┌─ Provided records
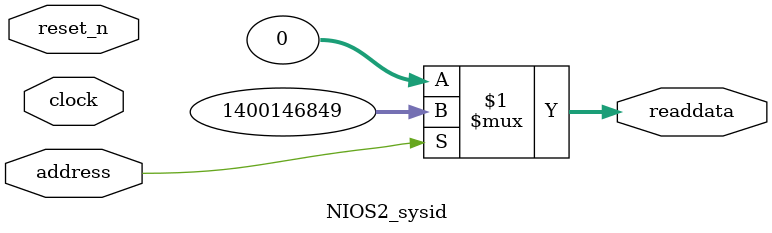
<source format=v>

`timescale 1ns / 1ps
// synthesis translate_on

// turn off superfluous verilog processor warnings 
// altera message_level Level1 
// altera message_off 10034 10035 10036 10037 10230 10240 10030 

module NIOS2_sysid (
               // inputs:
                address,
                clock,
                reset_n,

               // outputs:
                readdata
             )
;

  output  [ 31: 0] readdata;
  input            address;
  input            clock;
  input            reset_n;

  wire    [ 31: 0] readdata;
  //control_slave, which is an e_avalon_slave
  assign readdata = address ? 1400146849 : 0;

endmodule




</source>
└─
┌─ Provided records
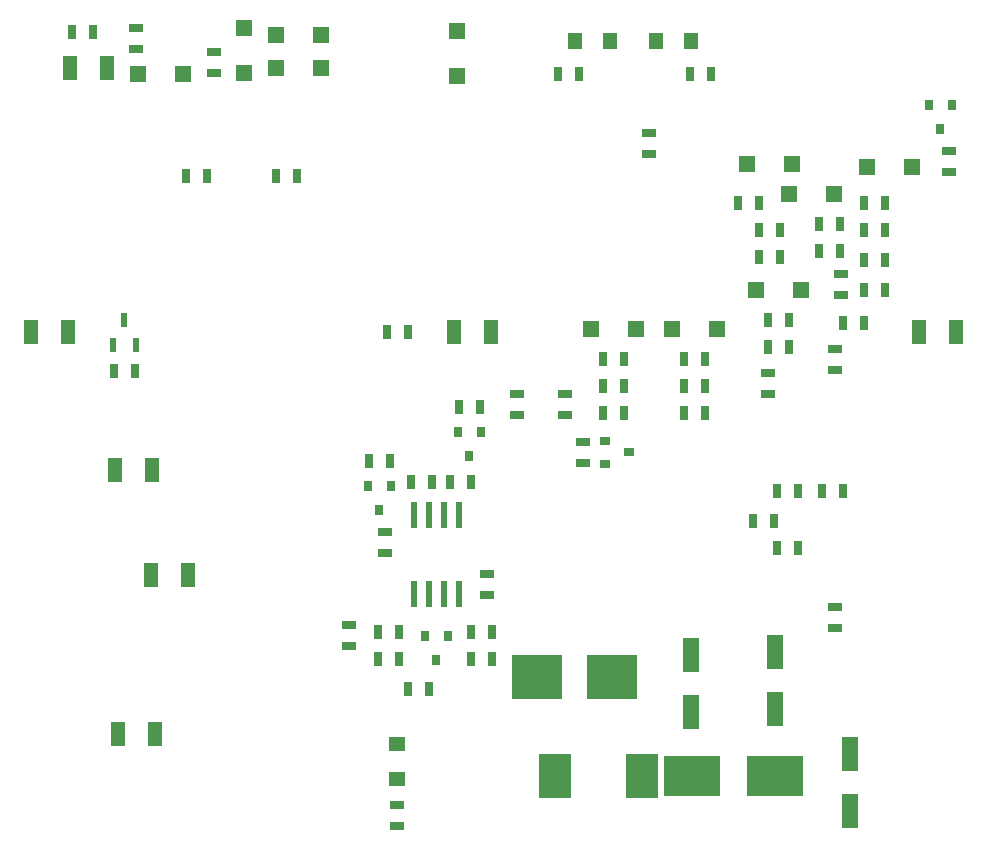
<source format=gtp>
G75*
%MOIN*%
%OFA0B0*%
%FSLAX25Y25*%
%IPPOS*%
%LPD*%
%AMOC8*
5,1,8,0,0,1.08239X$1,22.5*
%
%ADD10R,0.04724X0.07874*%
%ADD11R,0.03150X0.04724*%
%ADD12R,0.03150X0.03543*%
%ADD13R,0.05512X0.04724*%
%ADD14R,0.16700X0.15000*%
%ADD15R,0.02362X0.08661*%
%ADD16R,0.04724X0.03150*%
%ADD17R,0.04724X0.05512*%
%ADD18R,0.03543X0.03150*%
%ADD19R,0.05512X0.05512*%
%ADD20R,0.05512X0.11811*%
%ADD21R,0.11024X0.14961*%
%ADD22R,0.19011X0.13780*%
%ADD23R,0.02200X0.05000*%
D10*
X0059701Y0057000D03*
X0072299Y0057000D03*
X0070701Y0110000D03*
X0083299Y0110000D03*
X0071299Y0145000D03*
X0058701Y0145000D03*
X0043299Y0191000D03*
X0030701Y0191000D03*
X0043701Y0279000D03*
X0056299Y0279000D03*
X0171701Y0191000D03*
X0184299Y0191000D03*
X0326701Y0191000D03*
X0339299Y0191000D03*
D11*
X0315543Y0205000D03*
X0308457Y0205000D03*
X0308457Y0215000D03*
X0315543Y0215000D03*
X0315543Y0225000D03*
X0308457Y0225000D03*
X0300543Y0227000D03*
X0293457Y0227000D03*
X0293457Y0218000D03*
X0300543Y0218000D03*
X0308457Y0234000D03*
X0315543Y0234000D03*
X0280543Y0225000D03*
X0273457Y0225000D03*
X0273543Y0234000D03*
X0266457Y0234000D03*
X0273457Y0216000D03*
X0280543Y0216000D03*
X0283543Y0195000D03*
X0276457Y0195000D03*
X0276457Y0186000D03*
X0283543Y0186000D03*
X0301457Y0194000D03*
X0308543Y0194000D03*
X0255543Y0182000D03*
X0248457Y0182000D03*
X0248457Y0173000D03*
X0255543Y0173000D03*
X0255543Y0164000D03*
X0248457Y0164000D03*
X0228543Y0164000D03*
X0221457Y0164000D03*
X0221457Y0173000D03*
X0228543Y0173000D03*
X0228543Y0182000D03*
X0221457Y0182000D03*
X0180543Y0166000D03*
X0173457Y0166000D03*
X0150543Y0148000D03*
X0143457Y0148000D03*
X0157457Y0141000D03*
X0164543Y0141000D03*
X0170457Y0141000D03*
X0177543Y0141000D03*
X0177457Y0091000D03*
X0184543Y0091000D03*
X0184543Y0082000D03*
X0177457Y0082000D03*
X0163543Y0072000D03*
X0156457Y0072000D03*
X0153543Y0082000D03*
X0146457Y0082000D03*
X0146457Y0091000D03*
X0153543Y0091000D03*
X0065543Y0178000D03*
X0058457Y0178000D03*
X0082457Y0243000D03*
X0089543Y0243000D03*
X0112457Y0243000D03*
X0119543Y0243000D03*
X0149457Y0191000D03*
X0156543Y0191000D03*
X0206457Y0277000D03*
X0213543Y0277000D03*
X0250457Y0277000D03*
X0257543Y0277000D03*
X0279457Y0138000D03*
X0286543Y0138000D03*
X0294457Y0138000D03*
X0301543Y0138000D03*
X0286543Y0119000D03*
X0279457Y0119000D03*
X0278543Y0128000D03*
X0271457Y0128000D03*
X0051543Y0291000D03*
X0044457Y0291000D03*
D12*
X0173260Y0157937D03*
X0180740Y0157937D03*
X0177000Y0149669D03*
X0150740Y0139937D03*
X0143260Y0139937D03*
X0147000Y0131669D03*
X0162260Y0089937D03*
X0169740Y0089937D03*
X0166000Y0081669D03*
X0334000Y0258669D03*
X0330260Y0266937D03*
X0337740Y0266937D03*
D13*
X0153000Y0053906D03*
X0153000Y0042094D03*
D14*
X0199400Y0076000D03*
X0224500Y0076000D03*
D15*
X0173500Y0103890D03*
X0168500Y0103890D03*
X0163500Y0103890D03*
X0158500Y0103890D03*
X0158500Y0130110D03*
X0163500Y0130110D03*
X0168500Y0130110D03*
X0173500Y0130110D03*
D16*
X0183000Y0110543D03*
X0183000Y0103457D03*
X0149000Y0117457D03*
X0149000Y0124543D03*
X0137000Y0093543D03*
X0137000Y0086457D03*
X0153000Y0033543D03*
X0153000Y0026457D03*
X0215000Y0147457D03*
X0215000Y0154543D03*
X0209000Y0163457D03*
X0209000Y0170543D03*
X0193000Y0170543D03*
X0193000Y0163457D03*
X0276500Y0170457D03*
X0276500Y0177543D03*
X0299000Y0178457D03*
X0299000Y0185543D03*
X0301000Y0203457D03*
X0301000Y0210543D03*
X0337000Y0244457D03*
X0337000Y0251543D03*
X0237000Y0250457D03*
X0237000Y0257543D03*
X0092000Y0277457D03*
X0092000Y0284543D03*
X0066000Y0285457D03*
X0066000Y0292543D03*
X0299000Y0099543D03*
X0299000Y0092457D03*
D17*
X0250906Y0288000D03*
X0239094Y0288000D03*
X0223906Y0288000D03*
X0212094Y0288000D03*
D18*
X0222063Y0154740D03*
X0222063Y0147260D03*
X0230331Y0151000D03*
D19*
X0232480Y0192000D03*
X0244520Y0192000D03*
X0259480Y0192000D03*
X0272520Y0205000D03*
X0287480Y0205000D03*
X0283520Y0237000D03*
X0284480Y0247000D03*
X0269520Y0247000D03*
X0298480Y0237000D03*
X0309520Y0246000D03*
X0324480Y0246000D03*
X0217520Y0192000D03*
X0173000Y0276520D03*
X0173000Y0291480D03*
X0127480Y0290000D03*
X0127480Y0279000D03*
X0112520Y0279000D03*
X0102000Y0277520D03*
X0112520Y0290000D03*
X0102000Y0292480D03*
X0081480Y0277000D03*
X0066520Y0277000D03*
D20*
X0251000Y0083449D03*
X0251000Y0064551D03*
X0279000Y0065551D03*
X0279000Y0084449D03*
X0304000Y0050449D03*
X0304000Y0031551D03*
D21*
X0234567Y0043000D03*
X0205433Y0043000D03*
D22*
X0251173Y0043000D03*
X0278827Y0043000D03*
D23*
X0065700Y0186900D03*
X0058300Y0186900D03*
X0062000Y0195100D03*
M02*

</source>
└─
■ Assignment: What you return should be exactly the lines above, starting at the one with "X0300543Y0227000D03*" and ending at the one with "X0280543Y0216000D03*", and nothing else.

■ Result of this exercise:
X0300543Y0227000D03*
X0293457Y0227000D03*
X0293457Y0218000D03*
X0300543Y0218000D03*
X0308457Y0234000D03*
X0315543Y0234000D03*
X0280543Y0225000D03*
X0273457Y0225000D03*
X0273543Y0234000D03*
X0266457Y0234000D03*
X0273457Y0216000D03*
X0280543Y0216000D03*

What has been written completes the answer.